■ **INSTRUCTIONS FOR THE TASK**: Return only the lines from the start of the records through the line that contains "de 12 km, los", inclusive; leave out all pictures.

★ ★ ★ ★

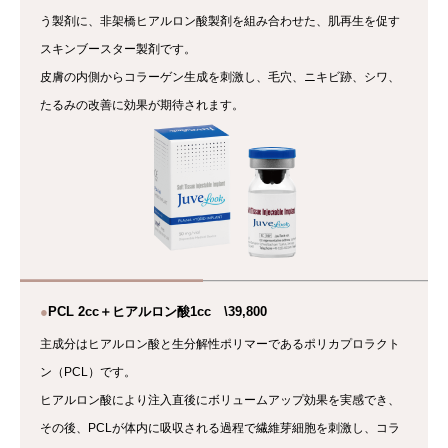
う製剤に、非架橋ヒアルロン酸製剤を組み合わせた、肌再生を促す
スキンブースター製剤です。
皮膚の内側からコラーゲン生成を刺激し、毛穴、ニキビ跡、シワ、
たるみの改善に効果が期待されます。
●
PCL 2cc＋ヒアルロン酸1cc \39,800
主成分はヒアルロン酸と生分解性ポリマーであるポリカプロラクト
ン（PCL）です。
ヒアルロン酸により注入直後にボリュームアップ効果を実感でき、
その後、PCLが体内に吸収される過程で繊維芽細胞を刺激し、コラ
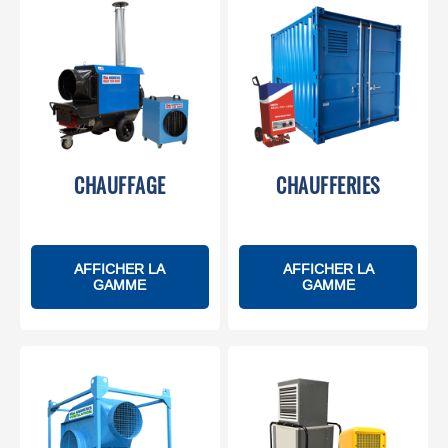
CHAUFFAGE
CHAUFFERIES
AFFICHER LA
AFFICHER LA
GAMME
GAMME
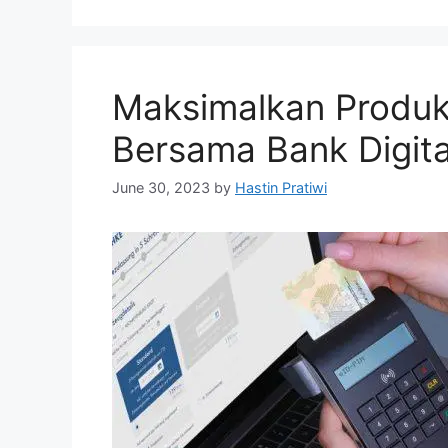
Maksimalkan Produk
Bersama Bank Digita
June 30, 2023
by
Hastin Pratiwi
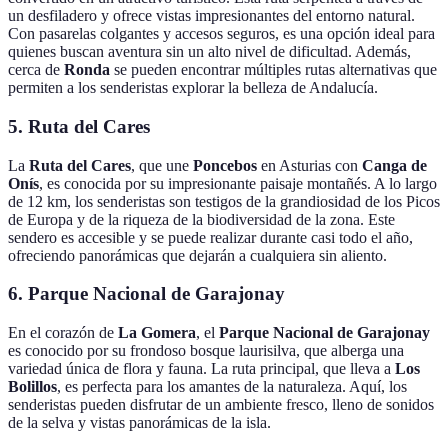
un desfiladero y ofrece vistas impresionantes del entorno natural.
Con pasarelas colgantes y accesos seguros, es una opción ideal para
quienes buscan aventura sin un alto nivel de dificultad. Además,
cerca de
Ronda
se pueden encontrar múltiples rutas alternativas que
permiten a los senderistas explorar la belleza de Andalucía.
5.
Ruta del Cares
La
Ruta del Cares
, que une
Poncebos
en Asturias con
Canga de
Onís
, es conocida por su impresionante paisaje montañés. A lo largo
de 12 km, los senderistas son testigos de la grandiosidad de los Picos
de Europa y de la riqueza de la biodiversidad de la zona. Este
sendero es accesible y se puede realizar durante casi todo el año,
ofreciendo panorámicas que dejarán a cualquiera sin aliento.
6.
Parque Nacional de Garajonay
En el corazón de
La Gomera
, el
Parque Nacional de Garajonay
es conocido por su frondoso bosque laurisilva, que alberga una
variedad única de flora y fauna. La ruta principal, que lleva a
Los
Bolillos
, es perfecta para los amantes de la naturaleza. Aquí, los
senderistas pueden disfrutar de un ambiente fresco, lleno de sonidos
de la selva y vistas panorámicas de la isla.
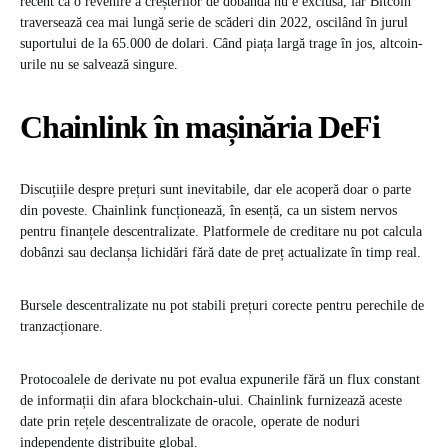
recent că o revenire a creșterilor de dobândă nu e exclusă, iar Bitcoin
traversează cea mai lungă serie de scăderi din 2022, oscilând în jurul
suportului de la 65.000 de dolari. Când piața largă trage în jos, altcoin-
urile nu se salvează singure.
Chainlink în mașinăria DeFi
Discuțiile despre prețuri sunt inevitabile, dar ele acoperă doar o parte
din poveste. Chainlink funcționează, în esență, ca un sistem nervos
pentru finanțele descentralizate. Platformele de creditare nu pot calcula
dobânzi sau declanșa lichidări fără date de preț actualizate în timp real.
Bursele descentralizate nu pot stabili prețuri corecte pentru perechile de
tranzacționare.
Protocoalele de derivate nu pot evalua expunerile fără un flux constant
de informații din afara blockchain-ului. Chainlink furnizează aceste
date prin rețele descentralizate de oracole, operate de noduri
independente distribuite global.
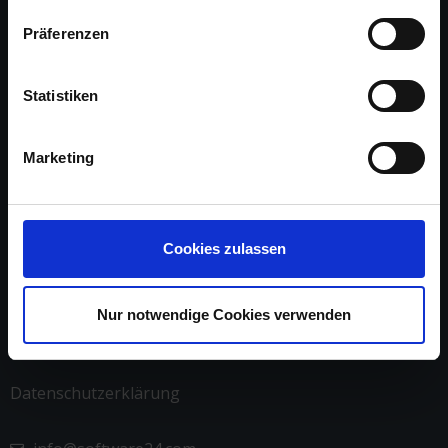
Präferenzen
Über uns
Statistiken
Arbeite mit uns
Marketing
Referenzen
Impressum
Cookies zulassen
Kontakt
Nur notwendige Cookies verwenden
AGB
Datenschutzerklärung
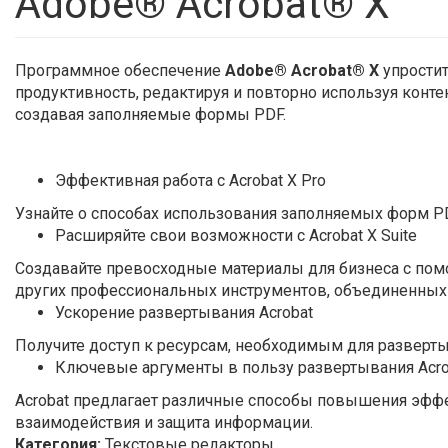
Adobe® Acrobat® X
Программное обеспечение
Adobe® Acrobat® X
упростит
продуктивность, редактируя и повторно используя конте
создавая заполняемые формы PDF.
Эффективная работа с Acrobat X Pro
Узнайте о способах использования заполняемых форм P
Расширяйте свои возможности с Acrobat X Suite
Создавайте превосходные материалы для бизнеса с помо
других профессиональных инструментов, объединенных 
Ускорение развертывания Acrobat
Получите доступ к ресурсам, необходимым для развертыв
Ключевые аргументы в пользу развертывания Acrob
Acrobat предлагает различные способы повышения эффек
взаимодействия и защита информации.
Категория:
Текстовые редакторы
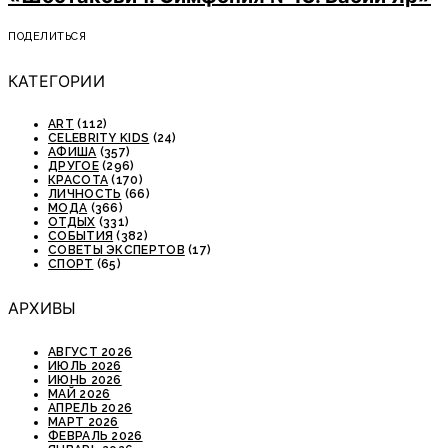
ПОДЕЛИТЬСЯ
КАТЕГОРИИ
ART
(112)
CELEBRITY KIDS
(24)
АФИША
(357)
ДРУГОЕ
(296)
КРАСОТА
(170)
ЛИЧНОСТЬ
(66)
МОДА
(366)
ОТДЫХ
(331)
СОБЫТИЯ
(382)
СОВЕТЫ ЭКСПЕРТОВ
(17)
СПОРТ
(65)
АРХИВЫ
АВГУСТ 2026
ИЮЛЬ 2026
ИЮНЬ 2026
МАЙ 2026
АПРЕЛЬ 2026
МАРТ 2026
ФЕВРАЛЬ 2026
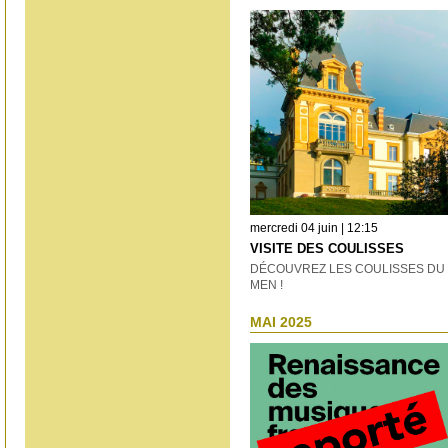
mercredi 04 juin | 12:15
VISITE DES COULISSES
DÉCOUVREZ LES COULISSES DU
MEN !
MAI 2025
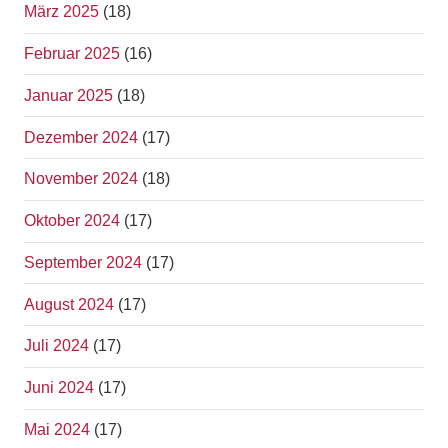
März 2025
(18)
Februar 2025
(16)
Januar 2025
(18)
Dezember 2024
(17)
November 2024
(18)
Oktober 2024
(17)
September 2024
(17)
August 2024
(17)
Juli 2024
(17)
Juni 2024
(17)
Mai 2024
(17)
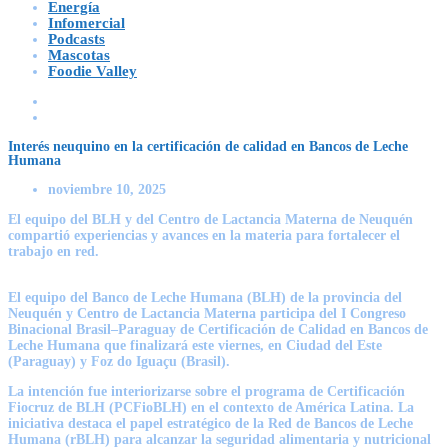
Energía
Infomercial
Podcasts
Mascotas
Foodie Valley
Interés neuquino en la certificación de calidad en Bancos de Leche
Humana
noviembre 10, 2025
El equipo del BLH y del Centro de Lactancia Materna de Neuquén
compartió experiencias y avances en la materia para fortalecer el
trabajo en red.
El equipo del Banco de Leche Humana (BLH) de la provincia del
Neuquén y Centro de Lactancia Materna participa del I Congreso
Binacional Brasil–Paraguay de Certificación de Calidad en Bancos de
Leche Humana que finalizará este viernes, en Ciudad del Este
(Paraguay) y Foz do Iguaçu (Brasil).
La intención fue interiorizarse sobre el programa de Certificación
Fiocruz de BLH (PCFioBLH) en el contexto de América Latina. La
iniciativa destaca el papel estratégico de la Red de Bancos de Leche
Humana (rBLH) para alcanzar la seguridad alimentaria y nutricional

★ ★ ★ ★

■ **EXPECTED ANSWER**:
う製剤に、非架橋ヒアルロン酸製剤を組み合わせた、肌再生を促す
スキンブースター製剤です。
皮膚の内側からコラーゲン生成を刺激し、毛穴、ニキビ跡、シワ、
たるみの改善に効果が期待されます。
●
PCL 2cc＋ヒアルロン酸1cc \39,800
主成分はヒアルロン酸と生分解性ポリマーであるポリカプロラクト
ン（PCL）です。
ヒアルロン酸により注入直後にボリュームアップ効果を実感でき、
その後、PCLが体内に吸収される過程で繊維芽細胞を刺激し、コラ
CHAUFFAGE
CHAUFFERIES
AFFICHER LA
AFFICHER LA
GAMME
GAMME
Maksimalkan Produk
Bersama Bank Digita
June 30, 2023
by
Hastin Pratiwi
un desfiladero y ofrece vistas impresionantes del entorno natural.
Con pasarelas colgantes y accesos seguros, es una opción ideal para
quienes buscan aventura sin un alto nivel de dificultad. Además,
cerca de
Ronda
se pueden encontrar múltiples rutas alternativas que
permiten a los senderistas explorar la belleza de Andalucía.
5.
Ruta del Cares
La
Ruta del Cares
, que une
Poncebos
en Asturias con
Canga de
Onís
, es conocida por su impresionante paisaje montañés. A lo largo
de 12 km, los senderistas son testigos de la grandiosidad de los Picos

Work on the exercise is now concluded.